## Task requirements
Reproduce every line of the listing below word for word, leaving out the pictures.

[Items from a dataset]
◆ ◆ ◆ ◆ ◆
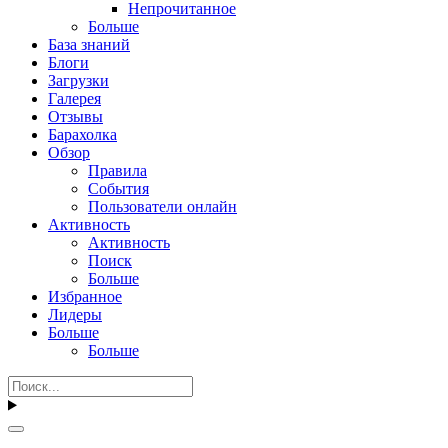
Непрочитанное
Больше
База знаний
Блоги
Загрузки
Галерея
Отзывы
Барахолка
Обзор
Правила
События
Пользователи онлайн
Активность
Активность
Поиск
Больше
Избранное
Лидеры
Больше
Больше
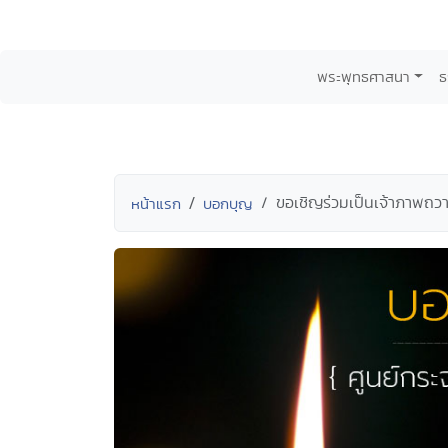
พระพุทธศาสนา
ธ
ขอเชิญร่วมเป็นเจ้าภาพถว
หน้าแรก
บอกบุญ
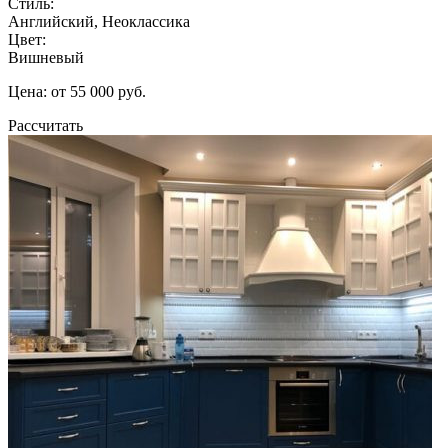
Стиль:
Английский, Неоклассика
Цвет:
Вишневый
Цена: от 55 000 руб.
Рассчитать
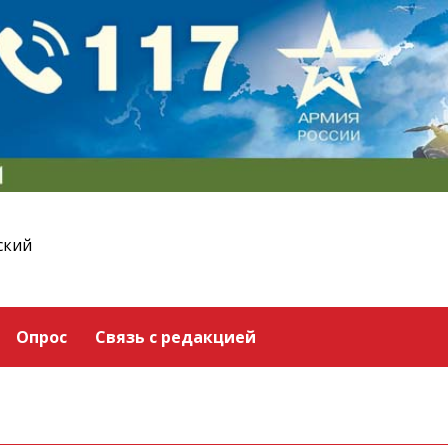
ский
Опрос
Связь с редакцией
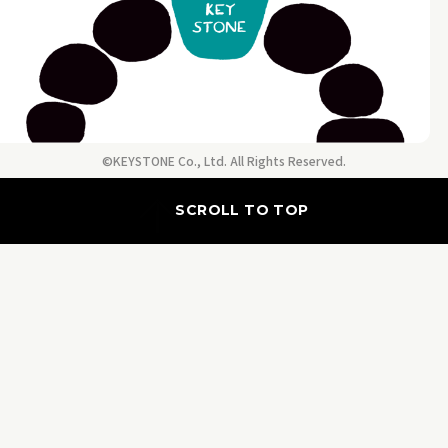
©KEYSTONE Co., Ltd. All Rights Reserved.
SCROLL TO TOP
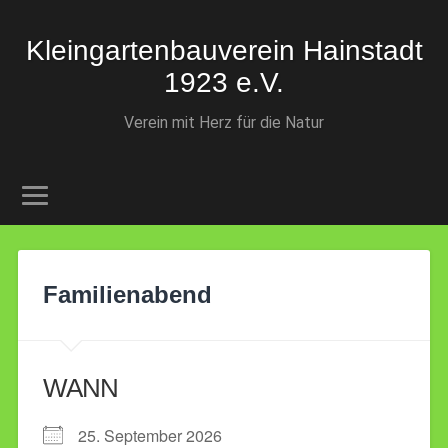
Kleingartenbauverein Hainstadt
1923 e.V.
Verein mit Herz für die Natur
Familienabend
WANN
25. September 2026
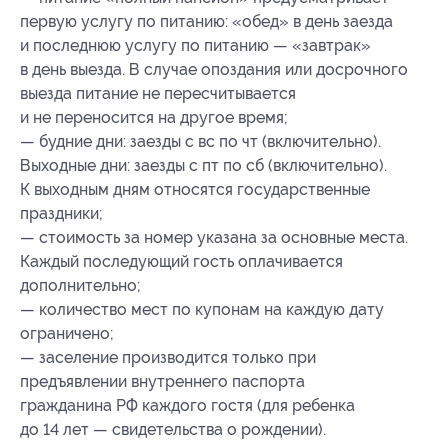
первую услугу по питанию: «обед» в день заезда
и последнюю услугу по питанию — «завтрак»
в день выезда. В случае опоздания или досрочного
выезда питание не пересчитывается
и не переносится на другое время;
— будние дни: заезды с вс по чт (включительно).
Выходные дни: заезды с пт по сб (включительно).
К выходным дням относятся государственные
праздники;
— стоимость за номер указана за основные места.
Каждый последующий гость оплачивается
дополнительно;
— количество мест по купонам на каждую дату
ограничено;
— заселение производится только при
предъявлении внутреннего паспорта
гражданина РФ каждого гостя (для ребенка
до 14 лет — свидетельства о рождении).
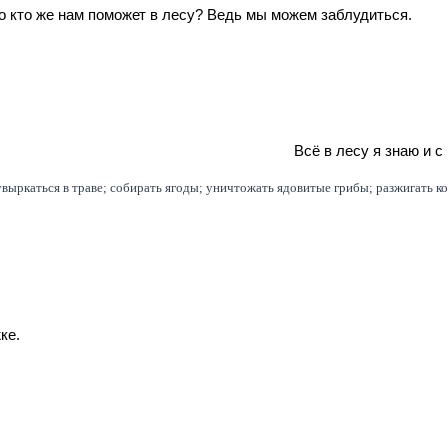
о кто же нам поможет в лесу? Ведь мы можем заблудиться.
су. Всё в лесу я знаю и с вами погуляю. Со
кувыркаться в траве; собирать ягоды; уничтожать ядовитые грибы; разжигать к
ке.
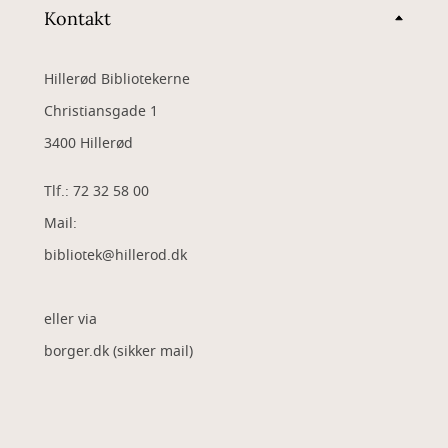
Kontakt
Hillerød Bibliotekerne
Christiansgade 1
3400 Hillerød
Tlf.: 72 32 58 00
Mail:
bibliotek@hillerod.dk
eller via
borger.dk (sikker mail)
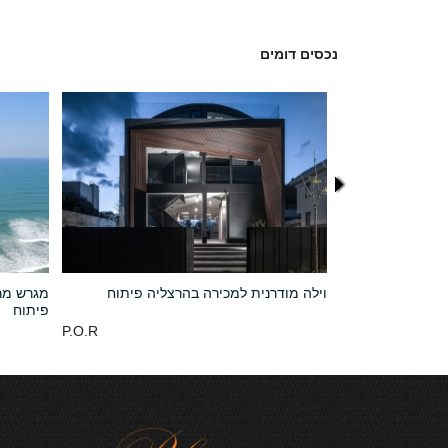
נכסים דומים
ח במיקום מעולה
וילה מודרנית למכירה בהרצליה פיתוח
מגרש מר
פיתוח
P.O.R
27,000,000 NIS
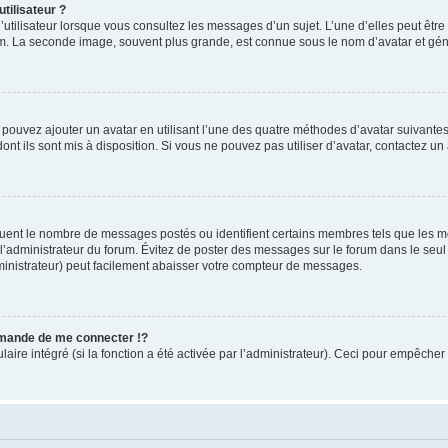
tilisateur ?
utilisateur lorsque vous consultez les messages d’un sujet. L’une d’elles peut êtr
rum. La seconde image, souvent plus grande, est connue sous le nom d’avatar et 
s pouvez ajouter un avatar en utilisant l’une des quatre méthodes d’avatar suivantes 
ont ils sont mis à disposition. Si vous ne pouvez pas utiliser d’avatar, contactez un
iquent le nombre de messages postés ou identifient certains membres tels que les 
ar l’administrateur du forum. Évitez de poster des messages sur le forum dans le seu
ministrateur) peut facilement abaisser votre compteur de messages.
mande de me connecter !?
re intégré (si la fonction a été activée par l’administrateur). Ceci pour empêcher l’u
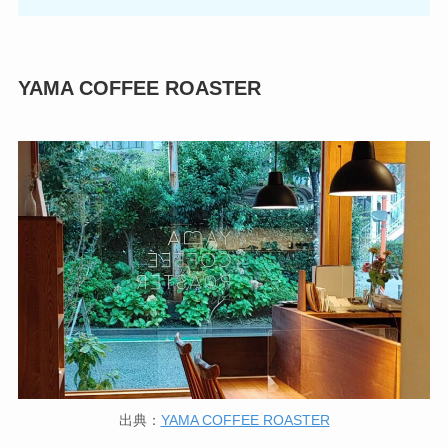
YAMA COFFEE ROASTER
出典：
YAMA COFFEE ROASTER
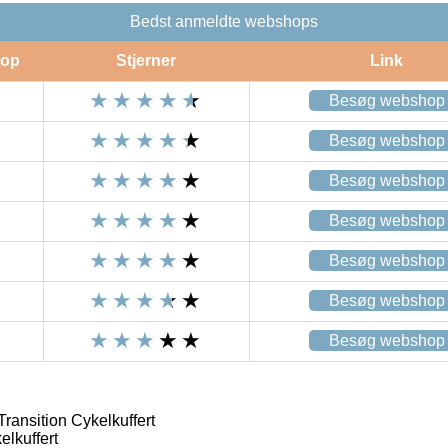
Bedst anmeldte webshops
op
Stjerner
Link
Besøg webshop
Besøg webshop
Besøg webshop
Besøg webshop
Besøg webshop
Besøg webshop
Besøg webshop
ransition Cykelkuffert
elkuffert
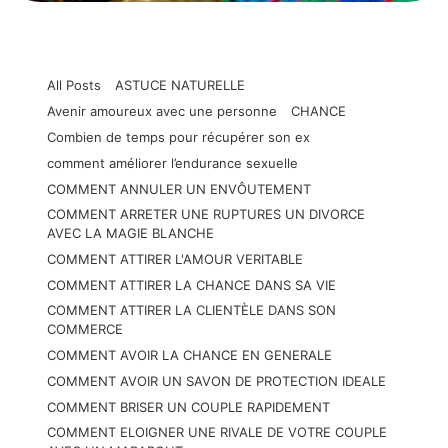
All Posts
ASTUCE NATURELLE
Avenir amoureux avec une personne
CHANCE
Combien de temps pour récupérer son ex
comment améliorer l’endurance sexuelle
COMMENT ANNULER UN ENVÔUTEMENT
COMMENT ARRETER UNE RUPTURES UN DIVORCE
AVEC LA MAGIE BLANCHE
COMMENT ATTIRER L'AMOUR VERITABLE
COMMENT ATTIRER LA CHANCE DANS SA VIE
COMMENT ATTIRER LA CLIENTÈLE DANS SON
COMMERCE
COMMENT AVOIR LA CHANCE EN GENERALE
COMMENT AVOIR UN SAVON DE PROTECTION IDEALE
COMMENT BRISER UN COUPLE RAPIDEMENT
COMMENT ELOIGNER UNE RIVALE DE VOTRE COUPLE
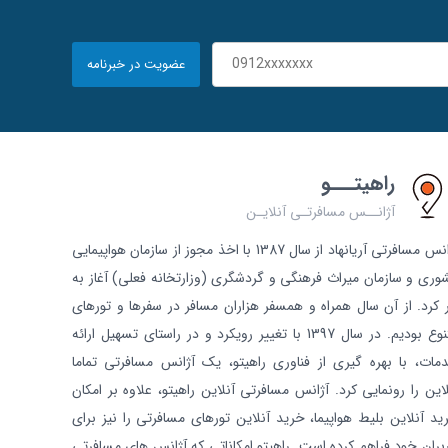
عضویت در خبرنامه
راهیتـــو
آژانــس مسافرتـی آنلایـن
آژانس مسافرتی آریانهاد از سال 1387 با اخذ مجوز از سازمان هواپیمایی
وری و سازمان میراث فرهنگی و گردشگری (وزارتخانه فعلی) آغاز به
ر کرد. از آن سال همراه و همسفر هزاران مسافر در سفرها و تورهای
متنوع بودیم. در سال 1397 با تغییر رویکرد و در راستای تسهیل ارائه
مات، با بهره گیری از فناوری راهیتو، یک آژانس مسافرتی تماما
لاین را رونمایی کرد. آژانس مسافرتی آنلاین راهیتو، علاوه بر امکان
ید آنلاین بلیط هواپیما، خرید آنلاین تورهای مسافرتی را نیز برای
ربران خود فراهم کرده است. راهیتو امکاناتی که آژانس های مسافرتی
◆ ◆ ◆ ◆ ◆
## Solution for this task
Непрочитанное
Больше
База знаний
Блоги
Загрузки
Галерея
Отзывы
Барахолка
Обзор
Правила
События
Пользователи онлайн
Активность
Активность
Поиск
Больше
Избранное
Лидеры
Больше
Больше
พระพุทธศาสนา
ธ
ขอเชิญร่วมเป็นเจ้าภาพถว
หน้าแรก
บอกบุญ
Стиль:
Английский, Неоклассика
Цвет:
Вишневый
Цена: от 55 000 руб.
Рассчитать
ский
Опрос
Связь с редакцией
©KEYSTONE Co., Ltd. All Rights Reserved.
SCROLL TO TOP
Kleingartenbauverein Hainstadt
1923 e.V.
Verein mit Herz für die Natur
Familienabend
WANN
25. September 2026
первую услугу по питанию: «обед» в день заезда
и последнюю услугу по питанию — «завтрак»
в день выезда. В случае опоздания или досрочного
выезда питание не пересчитывается
и не переносится на другое время;
— будние дни: заезды с вс по чт (включительно).
Выходные дни: заезды с пт по сб (включительно).
К выходным дням относятся государственные
праздники;
— стоимость за номер указана за основные места.
Каждый последующий гость оплачивается
дополнительно;
— количество мест по купонам на каждую дату
ограничено;
— заселение производится только при
предъявлении внутреннего паспорта
гражданина РФ каждого гостя (для ребенка
до 14 лет — свидетельства о рождении).
о кто же нам поможет в лесу? Ведь мы можем заблудиться.
су. Всё в лесу я знаю и с вами погуляю. Со
кувыркаться в траве; собирать ягоды; уничтожать ядовитые грибы; разжигать к
ке.
Kontakt
Hillerød Bibliotekerne
Christiansgade 1
3400 Hillerød
Tlf.: 72 32 58 00
Mail:
bibliotek@hillerod.dk
eller via
borger.dk (sikker mail)
נכסים דומים
ח במיקום מעולה
וילה מודרנית למכירה בהרצליה פיתוח
מגרש מר
פיתוח
P.O.R
27,000,000 NIS
tilisateur ?
utilisateur lorsque vous consultez les messages d’un sujet. L’une d’elles peut êtr
rum. La seconde image, souvent plus grande, est connue sous le nom d’avatar et 
s pouvez ajouter un avatar en utilisant l’une des quatre méthodes d’avatar suivantes 
ont ils sont mis à disposition. Si vous ne pouvez pas utiliser d’avatar, contactez un
iquent le nombre de messages postés ou identifient certains membres tels que les 
ar l’administrateur du forum. Évitez de poster des messages sur le forum dans le seu
ministrateur) peut facilement abaisser votre compteur de messages.
mande de me connecter !?
re intégré (si la fonction a été activée par l’administrateur). Ceci pour empêcher l’u
YAMA COFFEE ROASTER
出典：
YAMA COFFEE ROASTER
Bedst anmeldte webshops
op
Stjerner
Link
Besøg webshop
Besøg webshop
Besøg webshop
Besøg webshop
Besøg webshop
Besøg webshop
Besøg webshop
ransition Cykelkuffert
elkuffert
All Posts
ASTUCE NATURELLE
Avenir amoureux avec une personne
CHANCE
Combien de temps pour récupérer son ex
comment améliorer l’endurance sexuelle
COMMENT ANNULER UN ENVÔUTEMENT
COMMENT ARRETER UNE RUPTURES UN DIVORCE
AVEC LA MAGIE BLANCHE
COMMENT ATTIRER L'AMOUR VERITABLE
COMMENT ATTIRER LA CHANCE DANS SA VIE
COMMENT ATTIRER LA CLIENTÈLE DANS SON
COMMERCE
COMMENT AVOIR LA CHANCE EN GENERALE
COMMENT AVOIR UN SAVON DE PROTECTION IDEALE
COMMENT BRISER UN COUPLE RAPIDEMENT
COMMENT ELOIGNER UNE RIVALE DE VOTRE COUPLE
عضویت در خبرنامه
راهیتـــو
آژانــس مسافرتـی آنلایـن
آژانس مسافرتی آریانهاد از سال 1387 با اخذ مجوز از سازمان هواپیمایی
وری و سازمان میراث فرهنگی و گردشگری (وزارتخانه فعلی) آغاز به
ر کرد. از آن سال همراه و همسفر هزاران مسافر در سفرها و تورهای
متنوع بودیم. در سال 1397 با تغییر رویکرد و در راستای تسهیل ارائه
مات، با بهره گیری از فناوری راهیتو، یک آژانس مسافرتی تماما
لاین را رونمایی کرد. آژانس مسافرتی آنلاین راهیتو، علاوه بر امکان
ید آنلاین بلیط هواپیما، خرید آنلاین تورهای مسافرتی را نیز برای
ربران خود فراهم کرده است. راهیتو امکاناتی که آژانس های مسافرتی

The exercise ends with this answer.